* [PROBLEM]: Write out exactly the line containing "ring pip: (320, 20)" along with each line that follows it in the records below, and no others.

[[ SOURCE DATA, beginning ]]

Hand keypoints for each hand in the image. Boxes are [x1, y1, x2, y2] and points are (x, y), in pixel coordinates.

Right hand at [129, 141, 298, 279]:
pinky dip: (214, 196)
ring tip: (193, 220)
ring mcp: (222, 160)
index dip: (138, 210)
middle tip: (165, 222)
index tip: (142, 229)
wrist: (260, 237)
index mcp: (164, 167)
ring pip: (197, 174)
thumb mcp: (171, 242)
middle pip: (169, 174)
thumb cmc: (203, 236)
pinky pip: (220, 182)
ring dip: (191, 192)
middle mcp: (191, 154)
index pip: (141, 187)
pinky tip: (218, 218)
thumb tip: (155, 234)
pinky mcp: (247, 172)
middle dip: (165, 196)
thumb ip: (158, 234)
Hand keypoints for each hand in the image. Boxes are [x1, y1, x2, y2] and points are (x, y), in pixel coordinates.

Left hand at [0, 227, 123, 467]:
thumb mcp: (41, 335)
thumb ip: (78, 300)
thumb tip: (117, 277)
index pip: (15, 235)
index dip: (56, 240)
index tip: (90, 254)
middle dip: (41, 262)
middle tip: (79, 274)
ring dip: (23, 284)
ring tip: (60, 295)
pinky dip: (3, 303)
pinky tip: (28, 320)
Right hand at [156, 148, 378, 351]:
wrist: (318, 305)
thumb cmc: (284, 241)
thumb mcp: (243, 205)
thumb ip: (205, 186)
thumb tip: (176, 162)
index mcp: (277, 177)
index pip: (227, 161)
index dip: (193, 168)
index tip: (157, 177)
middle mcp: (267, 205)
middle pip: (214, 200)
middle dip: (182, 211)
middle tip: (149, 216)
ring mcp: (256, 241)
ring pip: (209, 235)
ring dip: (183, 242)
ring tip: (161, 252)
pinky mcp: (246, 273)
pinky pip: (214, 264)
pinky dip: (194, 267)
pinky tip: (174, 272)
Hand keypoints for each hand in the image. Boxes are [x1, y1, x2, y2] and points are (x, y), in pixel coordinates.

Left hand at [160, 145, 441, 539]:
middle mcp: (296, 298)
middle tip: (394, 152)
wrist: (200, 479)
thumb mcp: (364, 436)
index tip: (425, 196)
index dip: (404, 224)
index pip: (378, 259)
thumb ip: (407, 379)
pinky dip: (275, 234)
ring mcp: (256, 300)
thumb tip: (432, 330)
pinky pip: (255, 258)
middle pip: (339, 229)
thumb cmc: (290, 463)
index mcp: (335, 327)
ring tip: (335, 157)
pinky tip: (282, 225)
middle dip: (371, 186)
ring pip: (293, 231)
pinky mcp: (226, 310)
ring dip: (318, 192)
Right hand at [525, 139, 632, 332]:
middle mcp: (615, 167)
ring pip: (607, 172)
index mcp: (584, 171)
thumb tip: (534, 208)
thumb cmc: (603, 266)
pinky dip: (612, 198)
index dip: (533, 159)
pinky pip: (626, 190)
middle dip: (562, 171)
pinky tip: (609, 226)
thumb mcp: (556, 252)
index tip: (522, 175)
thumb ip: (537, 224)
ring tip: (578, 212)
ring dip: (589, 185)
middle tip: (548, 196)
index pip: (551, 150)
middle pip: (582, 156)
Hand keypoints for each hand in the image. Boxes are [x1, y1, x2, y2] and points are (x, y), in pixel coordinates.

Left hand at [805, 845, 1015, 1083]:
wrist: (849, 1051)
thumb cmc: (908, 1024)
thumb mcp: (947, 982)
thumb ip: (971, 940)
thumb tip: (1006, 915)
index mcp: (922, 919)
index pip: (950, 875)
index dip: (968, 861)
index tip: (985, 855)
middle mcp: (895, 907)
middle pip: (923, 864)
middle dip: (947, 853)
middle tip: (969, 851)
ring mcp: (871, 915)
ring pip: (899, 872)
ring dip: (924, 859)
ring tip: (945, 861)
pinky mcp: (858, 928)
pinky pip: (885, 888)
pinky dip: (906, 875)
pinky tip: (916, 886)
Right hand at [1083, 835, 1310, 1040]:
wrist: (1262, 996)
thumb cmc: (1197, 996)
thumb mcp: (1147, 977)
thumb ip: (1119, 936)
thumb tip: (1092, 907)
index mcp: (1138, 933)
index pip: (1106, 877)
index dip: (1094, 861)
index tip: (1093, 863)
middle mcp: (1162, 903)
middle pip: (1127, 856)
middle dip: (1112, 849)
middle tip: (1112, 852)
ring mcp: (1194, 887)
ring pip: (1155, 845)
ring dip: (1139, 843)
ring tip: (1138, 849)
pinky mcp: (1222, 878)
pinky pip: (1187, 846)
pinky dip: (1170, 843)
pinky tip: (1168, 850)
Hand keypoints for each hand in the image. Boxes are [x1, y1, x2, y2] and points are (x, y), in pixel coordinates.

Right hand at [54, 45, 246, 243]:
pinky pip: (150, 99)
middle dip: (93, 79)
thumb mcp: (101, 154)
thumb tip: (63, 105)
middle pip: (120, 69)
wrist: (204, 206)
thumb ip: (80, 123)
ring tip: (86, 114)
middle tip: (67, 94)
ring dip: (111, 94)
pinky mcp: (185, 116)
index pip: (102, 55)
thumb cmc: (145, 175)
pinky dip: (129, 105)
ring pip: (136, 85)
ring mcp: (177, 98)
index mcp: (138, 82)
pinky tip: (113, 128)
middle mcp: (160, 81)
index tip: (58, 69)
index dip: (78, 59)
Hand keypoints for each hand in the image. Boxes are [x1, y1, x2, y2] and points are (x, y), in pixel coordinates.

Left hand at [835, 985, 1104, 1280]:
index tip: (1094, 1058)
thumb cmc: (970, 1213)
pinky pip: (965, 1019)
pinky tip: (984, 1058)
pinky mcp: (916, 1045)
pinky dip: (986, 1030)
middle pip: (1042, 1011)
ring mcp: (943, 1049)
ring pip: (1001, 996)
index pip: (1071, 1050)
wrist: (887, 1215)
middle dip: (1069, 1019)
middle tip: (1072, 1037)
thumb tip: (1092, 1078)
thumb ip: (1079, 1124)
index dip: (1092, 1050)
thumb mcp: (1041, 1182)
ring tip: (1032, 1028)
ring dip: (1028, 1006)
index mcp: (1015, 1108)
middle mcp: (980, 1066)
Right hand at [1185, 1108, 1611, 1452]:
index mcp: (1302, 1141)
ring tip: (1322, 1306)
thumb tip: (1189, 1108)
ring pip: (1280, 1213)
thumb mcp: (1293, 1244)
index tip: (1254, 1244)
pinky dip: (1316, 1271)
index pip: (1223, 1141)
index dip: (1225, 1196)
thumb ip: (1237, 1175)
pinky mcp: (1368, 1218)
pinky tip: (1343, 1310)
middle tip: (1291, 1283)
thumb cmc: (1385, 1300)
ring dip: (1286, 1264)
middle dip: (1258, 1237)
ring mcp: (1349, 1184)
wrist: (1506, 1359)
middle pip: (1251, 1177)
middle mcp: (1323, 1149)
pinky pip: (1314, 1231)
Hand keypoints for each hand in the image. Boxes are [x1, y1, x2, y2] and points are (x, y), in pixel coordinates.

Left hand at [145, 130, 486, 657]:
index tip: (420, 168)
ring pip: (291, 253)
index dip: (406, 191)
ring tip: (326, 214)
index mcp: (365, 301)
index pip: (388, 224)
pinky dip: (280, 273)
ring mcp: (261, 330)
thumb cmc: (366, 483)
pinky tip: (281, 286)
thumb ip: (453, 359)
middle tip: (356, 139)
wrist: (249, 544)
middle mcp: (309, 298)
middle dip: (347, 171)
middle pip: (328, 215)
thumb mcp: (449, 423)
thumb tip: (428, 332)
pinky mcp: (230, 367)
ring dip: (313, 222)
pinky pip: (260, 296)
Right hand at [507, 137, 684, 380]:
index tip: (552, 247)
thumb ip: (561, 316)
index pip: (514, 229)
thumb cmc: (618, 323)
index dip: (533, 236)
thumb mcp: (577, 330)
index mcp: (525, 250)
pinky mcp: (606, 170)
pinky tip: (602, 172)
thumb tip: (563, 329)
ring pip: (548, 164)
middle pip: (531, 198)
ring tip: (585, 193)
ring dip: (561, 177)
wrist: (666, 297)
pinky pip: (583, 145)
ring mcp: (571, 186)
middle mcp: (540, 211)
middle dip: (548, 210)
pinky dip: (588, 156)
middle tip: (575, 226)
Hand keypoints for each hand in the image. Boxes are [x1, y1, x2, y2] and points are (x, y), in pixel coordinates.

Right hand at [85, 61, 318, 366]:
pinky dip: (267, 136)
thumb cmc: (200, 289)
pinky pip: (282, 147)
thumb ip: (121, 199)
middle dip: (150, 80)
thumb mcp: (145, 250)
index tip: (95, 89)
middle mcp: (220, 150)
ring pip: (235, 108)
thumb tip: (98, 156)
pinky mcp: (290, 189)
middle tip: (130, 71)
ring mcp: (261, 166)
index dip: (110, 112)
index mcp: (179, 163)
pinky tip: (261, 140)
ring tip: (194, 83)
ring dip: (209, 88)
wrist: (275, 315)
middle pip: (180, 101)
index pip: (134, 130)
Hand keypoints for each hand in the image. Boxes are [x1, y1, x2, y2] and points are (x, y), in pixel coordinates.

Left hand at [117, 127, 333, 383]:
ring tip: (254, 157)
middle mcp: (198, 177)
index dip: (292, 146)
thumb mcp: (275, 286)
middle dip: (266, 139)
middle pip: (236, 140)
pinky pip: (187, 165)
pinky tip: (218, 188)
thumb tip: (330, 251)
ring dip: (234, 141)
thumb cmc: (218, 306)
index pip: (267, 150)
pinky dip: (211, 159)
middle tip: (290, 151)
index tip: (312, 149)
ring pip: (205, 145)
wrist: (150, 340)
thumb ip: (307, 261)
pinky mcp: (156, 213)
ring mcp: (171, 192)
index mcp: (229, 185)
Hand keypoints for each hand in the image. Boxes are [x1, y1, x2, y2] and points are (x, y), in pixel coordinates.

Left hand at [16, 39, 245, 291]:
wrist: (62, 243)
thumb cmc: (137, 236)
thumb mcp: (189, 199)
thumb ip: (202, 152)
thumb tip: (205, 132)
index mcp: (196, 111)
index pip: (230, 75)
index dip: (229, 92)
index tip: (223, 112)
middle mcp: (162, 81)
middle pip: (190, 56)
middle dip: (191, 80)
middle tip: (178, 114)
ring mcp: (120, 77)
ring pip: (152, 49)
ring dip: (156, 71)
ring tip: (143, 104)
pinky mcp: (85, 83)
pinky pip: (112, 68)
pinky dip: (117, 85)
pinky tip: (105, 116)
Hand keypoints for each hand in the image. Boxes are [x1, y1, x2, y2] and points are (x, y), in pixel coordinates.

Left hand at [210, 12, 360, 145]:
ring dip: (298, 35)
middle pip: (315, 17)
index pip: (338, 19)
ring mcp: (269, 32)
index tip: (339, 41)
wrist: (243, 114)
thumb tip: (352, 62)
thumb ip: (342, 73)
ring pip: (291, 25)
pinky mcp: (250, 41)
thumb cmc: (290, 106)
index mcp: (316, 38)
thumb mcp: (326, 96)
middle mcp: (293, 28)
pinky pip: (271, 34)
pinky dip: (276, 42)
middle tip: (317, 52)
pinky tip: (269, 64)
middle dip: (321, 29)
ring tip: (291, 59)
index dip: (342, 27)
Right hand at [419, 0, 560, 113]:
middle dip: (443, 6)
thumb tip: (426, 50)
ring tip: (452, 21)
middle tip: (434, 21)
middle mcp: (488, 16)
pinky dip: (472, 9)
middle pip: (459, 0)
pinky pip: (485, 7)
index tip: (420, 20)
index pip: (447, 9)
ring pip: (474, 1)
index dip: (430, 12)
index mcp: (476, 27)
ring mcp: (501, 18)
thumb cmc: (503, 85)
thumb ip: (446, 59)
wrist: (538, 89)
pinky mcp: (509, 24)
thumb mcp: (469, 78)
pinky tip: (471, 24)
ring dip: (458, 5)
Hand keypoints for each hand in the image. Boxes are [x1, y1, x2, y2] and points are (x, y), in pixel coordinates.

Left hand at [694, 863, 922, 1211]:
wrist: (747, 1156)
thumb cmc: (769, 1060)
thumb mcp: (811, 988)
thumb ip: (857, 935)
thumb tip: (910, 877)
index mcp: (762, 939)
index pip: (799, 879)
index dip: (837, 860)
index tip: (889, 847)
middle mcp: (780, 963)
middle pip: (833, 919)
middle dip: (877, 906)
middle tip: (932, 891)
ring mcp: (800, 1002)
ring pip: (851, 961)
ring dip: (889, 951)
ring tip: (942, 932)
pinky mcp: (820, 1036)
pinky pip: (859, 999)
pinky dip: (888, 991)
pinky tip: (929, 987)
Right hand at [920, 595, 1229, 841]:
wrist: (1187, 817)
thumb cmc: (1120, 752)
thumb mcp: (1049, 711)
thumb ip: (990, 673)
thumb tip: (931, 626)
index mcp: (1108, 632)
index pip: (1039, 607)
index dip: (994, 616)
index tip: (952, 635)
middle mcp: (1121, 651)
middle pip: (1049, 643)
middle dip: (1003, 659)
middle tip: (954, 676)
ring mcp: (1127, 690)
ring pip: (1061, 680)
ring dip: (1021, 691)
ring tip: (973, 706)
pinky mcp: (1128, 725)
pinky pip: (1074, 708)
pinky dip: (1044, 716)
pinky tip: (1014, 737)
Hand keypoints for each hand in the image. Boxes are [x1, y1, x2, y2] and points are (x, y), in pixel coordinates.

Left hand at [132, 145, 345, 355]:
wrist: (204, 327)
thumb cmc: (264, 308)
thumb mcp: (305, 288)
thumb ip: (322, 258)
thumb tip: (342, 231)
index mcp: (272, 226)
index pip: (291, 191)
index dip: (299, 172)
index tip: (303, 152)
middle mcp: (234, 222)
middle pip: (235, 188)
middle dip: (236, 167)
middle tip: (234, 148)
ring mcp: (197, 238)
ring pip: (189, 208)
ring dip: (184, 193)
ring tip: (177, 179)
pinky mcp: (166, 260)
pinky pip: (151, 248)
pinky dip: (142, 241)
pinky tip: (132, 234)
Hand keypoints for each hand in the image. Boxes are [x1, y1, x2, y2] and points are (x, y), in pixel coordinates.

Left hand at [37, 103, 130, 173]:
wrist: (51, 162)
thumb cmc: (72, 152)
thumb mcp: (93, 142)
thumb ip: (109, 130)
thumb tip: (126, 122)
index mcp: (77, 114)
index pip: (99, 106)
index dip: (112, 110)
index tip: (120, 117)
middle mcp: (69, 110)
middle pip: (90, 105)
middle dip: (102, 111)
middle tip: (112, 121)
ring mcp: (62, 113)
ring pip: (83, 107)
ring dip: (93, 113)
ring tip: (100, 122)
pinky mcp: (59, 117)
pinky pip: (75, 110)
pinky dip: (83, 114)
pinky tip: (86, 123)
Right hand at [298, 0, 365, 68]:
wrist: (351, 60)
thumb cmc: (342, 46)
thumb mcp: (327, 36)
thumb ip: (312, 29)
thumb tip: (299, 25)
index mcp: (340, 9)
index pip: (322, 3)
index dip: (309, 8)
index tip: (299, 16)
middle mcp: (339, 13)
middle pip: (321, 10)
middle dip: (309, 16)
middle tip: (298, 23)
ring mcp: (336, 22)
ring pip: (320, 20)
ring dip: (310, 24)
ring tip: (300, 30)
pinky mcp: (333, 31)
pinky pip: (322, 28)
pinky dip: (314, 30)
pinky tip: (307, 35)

[[ SOURCE DATA, end ]]

* [EXERCISE ANSWER]:
ring pip: (320, 20)
ring dip: (310, 24)
ring tip: (300, 30)
pinky mcp: (333, 31)
pinky pip: (322, 28)
pinky dip: (314, 30)
pinky tip: (307, 35)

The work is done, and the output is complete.